コラム

花粉症の季節、口腔アレルギー症候群にも注意が必要です

花粉症の季節、口腔アレルギー症候群にも注意が必要です

花粉症は全ての季節で発症する疾患で、原因となる植物は国内に60種類以上認められています。
花粉症の70%がスギ花粉症であり、さらにその70%がヒノキ花粉症も合併しています。そのためスギ・ヒノキが花粉症の代表であり、春は花粉症のトップシーズンです。
花粉症の3大症状は、くしゃみ、鼻水、鼻づまりですが、倦怠感や精神症状を起こすこともあり酷くなると、日常生活にも支障をきたします。
症状が現れる前から、花粉症対策を行うことが大切です。

さて、最近、花粉症の人は口腔アレルギー症候群(oral allergy syndrome; OAS)を合併する頻度が高いことが分かってきました。
合併率が最も高いのがシラカバ・ハンノキ花粉症でおよそ40%であり、スギ花粉症でも20%弱が口腔アレルギー症候群を伴うと言われています。
花粉症の人が口腔アレルギー症候群を合併しやすいのは、花粉症を起こすアレルゲン(原因物質)と果物や野菜のアレルゲンに共通した分子構造があるため、花粉と果物や野菜の両方で反応を起こすためと考えられています。
症状を起こす果物や野菜ですが、スギ・ヒノキ花粉症ではトマト、シラカバ・ハンノキ花粉症ではリンゴ、モモ、ナシ、セロリ、ニンジン、クルミ、ピーナッツなど多種類におよんでいます。

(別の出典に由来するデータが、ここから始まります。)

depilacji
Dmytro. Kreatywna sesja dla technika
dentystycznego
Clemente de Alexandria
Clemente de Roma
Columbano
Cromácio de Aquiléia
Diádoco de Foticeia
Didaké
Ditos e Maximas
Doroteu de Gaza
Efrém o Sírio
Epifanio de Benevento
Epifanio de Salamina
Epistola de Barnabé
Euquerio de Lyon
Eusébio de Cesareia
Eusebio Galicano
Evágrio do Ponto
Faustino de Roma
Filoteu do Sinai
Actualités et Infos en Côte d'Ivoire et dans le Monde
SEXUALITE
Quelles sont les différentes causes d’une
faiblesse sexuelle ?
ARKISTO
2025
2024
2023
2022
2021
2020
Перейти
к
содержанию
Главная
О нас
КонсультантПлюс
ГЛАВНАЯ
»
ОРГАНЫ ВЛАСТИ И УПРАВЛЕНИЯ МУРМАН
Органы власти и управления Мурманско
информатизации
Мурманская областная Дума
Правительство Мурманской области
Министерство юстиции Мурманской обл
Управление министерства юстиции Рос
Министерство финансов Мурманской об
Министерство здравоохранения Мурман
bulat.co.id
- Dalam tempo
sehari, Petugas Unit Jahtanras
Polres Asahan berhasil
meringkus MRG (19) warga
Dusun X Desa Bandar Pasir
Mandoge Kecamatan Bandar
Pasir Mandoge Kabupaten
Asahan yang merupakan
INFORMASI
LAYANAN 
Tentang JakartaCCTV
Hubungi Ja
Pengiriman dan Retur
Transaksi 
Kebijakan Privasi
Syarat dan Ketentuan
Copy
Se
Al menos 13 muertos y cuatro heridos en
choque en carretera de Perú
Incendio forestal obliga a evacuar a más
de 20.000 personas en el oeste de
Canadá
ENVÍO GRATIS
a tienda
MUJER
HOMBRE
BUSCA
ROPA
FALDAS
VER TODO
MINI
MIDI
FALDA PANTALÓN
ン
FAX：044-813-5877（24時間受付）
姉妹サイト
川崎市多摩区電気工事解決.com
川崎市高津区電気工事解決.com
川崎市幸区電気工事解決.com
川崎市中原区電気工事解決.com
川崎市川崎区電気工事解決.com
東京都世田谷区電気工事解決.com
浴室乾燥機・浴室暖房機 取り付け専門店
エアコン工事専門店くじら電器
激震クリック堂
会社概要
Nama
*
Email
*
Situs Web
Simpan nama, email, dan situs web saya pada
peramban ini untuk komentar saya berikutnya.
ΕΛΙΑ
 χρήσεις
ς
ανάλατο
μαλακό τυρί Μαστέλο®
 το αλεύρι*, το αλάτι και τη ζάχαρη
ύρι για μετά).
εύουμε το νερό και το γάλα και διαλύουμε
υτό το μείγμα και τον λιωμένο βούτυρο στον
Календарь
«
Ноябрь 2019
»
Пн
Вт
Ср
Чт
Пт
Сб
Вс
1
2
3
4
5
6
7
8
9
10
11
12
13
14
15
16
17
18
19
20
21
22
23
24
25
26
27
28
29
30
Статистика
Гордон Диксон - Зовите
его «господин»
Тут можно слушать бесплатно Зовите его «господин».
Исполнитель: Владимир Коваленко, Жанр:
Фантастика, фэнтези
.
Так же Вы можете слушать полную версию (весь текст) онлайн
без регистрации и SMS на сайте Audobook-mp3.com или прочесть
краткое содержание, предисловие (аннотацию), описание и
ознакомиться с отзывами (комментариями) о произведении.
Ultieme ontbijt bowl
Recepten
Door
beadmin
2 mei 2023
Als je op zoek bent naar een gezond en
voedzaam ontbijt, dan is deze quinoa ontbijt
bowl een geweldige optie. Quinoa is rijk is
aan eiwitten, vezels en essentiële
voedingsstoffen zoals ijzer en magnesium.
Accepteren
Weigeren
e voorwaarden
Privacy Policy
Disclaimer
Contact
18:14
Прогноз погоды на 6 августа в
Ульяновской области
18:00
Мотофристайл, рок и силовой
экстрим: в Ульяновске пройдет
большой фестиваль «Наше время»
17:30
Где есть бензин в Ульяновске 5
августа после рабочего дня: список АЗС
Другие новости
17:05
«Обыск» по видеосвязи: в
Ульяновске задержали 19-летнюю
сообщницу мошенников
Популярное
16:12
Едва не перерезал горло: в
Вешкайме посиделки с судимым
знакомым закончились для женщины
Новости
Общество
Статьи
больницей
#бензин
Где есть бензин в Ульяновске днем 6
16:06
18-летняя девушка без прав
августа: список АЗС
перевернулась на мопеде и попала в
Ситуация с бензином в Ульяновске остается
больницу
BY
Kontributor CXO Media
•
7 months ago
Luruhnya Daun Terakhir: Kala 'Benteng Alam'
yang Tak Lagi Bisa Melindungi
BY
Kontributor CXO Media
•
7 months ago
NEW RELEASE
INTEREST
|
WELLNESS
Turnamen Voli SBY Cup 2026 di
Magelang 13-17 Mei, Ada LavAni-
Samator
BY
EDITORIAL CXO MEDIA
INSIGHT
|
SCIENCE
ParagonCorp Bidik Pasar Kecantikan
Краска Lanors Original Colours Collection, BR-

もちろん、その他の花粉症でも口腔アレルギー症候群が起こりますので、花粉症の原因を検査して、口腔アレルギー症候群を起こす可能性がある果物や野菜を知っておくことが大切です。
ところで、口腔アレルギー症候群は花粉症がない人にも発症します。
特に、気管支喘息がある人、薬剤アレルギー、食物アレルギー、ラッテクスアレルギー(ゴム手袋過敏症)の人は発症する頻度が高いと言われています。
なかでもラッテクスアレルギーがある人は、ショックなど全身症状を起こす危険性もあり要注意です。
口腔アレルギー症候群は、口や喉の粘膜における接触蕁麻疹であり、特定の果物や野菜などを食べた直後から1時間以内(多くは15分以内)に、くちびる、舌、口の中、喉にかゆみ、ピリピリした刺激感、腫れなどの症状が現れます。
また、鼻水、鼻づまり、目の充血、涙が出るなどの鼻・眼アレルギーの症状や、蕁麻疹、腹痛、嘔吐、下痢などの消化器症状、喉の閉塞感(喉が詰まる感じ)、喘息などの症状が出ることもあります。
さらに、重症の場合はアナフィラキシーと呼ばれる血圧の低下、意識の消失なども起こる可能性があり生命の危険に陥ることもあります。
口腔アレルギー症候群の治療は原因となる食物を食べないことが基本です。
症状が出てからも食べ続けると、重症化する可能性がありますので注意しましょう。
また、花粉症の治療を行うと軽快することもあるため、治療をしっかり行いましょう。

アレルギーは侮れない疾患です。
特定の果物や野菜などを食べて症状を感じた場合は早めにかかりつけの医療機関に相談することや耳鼻咽喉科を受診するようにしましょう。